Copy every line of the listing below word for word, keeping the original order and line breaks.

■ Extracted page text data ■
━━━━

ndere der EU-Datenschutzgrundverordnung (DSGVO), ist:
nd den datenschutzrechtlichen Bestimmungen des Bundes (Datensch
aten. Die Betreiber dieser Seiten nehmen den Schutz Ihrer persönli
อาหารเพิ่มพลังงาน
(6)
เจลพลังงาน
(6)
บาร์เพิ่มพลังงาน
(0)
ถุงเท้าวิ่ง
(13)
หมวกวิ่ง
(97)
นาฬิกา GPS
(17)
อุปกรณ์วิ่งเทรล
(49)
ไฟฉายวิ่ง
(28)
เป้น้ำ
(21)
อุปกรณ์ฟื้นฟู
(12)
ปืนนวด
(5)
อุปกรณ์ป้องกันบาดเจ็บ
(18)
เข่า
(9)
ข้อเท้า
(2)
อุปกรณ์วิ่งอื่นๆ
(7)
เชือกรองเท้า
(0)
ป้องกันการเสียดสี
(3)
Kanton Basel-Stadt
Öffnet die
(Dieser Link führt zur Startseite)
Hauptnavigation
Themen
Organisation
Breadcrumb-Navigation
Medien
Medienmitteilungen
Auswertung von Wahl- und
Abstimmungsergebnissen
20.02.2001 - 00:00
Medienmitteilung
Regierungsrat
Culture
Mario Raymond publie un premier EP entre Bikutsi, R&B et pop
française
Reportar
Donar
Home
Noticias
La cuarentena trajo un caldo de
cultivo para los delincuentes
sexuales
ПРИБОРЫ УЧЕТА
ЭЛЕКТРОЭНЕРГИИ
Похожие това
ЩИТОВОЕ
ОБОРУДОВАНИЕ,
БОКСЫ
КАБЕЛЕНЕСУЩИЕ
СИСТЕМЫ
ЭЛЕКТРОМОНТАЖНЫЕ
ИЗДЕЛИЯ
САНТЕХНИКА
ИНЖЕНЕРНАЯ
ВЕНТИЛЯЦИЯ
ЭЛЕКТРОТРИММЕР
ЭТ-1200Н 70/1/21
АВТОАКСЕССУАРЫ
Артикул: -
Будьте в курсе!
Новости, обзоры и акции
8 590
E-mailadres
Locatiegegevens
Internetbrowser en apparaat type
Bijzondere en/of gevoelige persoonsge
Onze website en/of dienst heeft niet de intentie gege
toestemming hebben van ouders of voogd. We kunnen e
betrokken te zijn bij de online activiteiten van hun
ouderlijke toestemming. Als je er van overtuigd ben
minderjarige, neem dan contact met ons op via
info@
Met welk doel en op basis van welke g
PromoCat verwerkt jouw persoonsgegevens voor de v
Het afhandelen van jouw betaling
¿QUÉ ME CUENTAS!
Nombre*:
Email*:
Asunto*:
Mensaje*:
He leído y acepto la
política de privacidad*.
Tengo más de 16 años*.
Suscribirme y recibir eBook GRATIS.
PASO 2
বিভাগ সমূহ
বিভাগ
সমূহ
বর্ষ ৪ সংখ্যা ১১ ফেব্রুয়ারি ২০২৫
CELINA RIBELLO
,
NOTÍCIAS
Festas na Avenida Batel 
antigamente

━━━━

■ Output below ■
ndere der EU-Datenschutzgrundverordnung (DSGVO), ist:
nd den datenschutzrechtlichen Bestimmungen des Bundes (Datensch
aten. Die Betreiber dieser Seiten nehmen den Schutz Ihrer persönli
อาหารเพิ่มพลังงาน
(6)
เจลพลังงาน
(6)
บาร์เพิ่มพลังงาน
(0)
ถุงเท้าวิ่ง
(13)
หมวกวิ่ง
(97)
นาฬิกา GPS
(17)
อุปกรณ์วิ่งเทรล
(49)
ไฟฉายวิ่ง
(28)
เป้น้ำ
(21)
อุปกรณ์ฟื้นฟู
(12)
ปืนนวด
(5)
อุปกรณ์ป้องกันบาดเจ็บ
(18)
เข่า
(9)
ข้อเท้า
(2)
อุปกรณ์วิ่งอื่นๆ
(7)
เชือกรองเท้า
(0)
ป้องกันการเสียดสี
(3)
Kanton Basel-Stadt
Öffnet die
(Dieser Link führt zur Startseite)
Hauptnavigation
Themen
Organisation
Breadcrumb-Navigation
Medien
Medienmitteilungen
Auswertung von Wahl- und
Abstimmungsergebnissen
20.02.2001 - 00:00
Medienmitteilung
Regierungsrat
Culture
Mario Raymond publie un premier EP entre Bikutsi, R&B et pop
française
Reportar
Donar
Home
Noticias
La cuarentena trajo un caldo de
cultivo para los delincuentes
sexuales
ПРИБОРЫ УЧЕТА
ЭЛЕКТРОЭНЕРГИИ
Похожие това
ЩИТОВОЕ
ОБОРУДОВАНИЕ,
БОКСЫ
КАБЕЛЕНЕСУЩИЕ
СИСТЕМЫ
ЭЛЕКТРОМОНТАЖНЫЕ
ИЗДЕЛИЯ
САНТЕХНИКА
ИНЖЕНЕРНАЯ
ВЕНТИЛЯЦИЯ
ЭЛЕКТРОТРИММЕР
ЭТ-1200Н 70/1/21
АВТОАКСЕССУАРЫ
Артикул: -
Будьте в курсе!
Новости, обзоры и акции
8 590
E-mailadres
Locatiegegevens
Internetbrowser en apparaat type
Bijzondere en/of gevoelige persoonsge
Onze website en/of dienst heeft niet de intentie gege
toestemming hebben van ouders of voogd. We kunnen e
betrokken te zijn bij de online activiteiten van hun
ouderlijke toestemming. Als je er van overtuigd ben
minderjarige, neem dan contact met ons op via
info@
Met welk doel en op basis van welke g
PromoCat verwerkt jouw persoonsgegevens voor de v
Het afhandelen van jouw betaling
¿QUÉ ME CUENTAS!
Nombre*:
Email*:
Asunto*:
Mensaje*:
He leído y acepto la
política de privacidad*.
Tengo más de 16 años*.
Suscribirme y recibir eBook GRATIS.
PASO 2
বিভাগ সমূহ
বিভাগ
সমূহ
বর্ষ ৪ সংখ্যা ১১ ফেব্রুয়ারি ২০২৫
CELINA RIBELLO
,
NOTÍCIAS
Festas na Avenida Batel 
antigamente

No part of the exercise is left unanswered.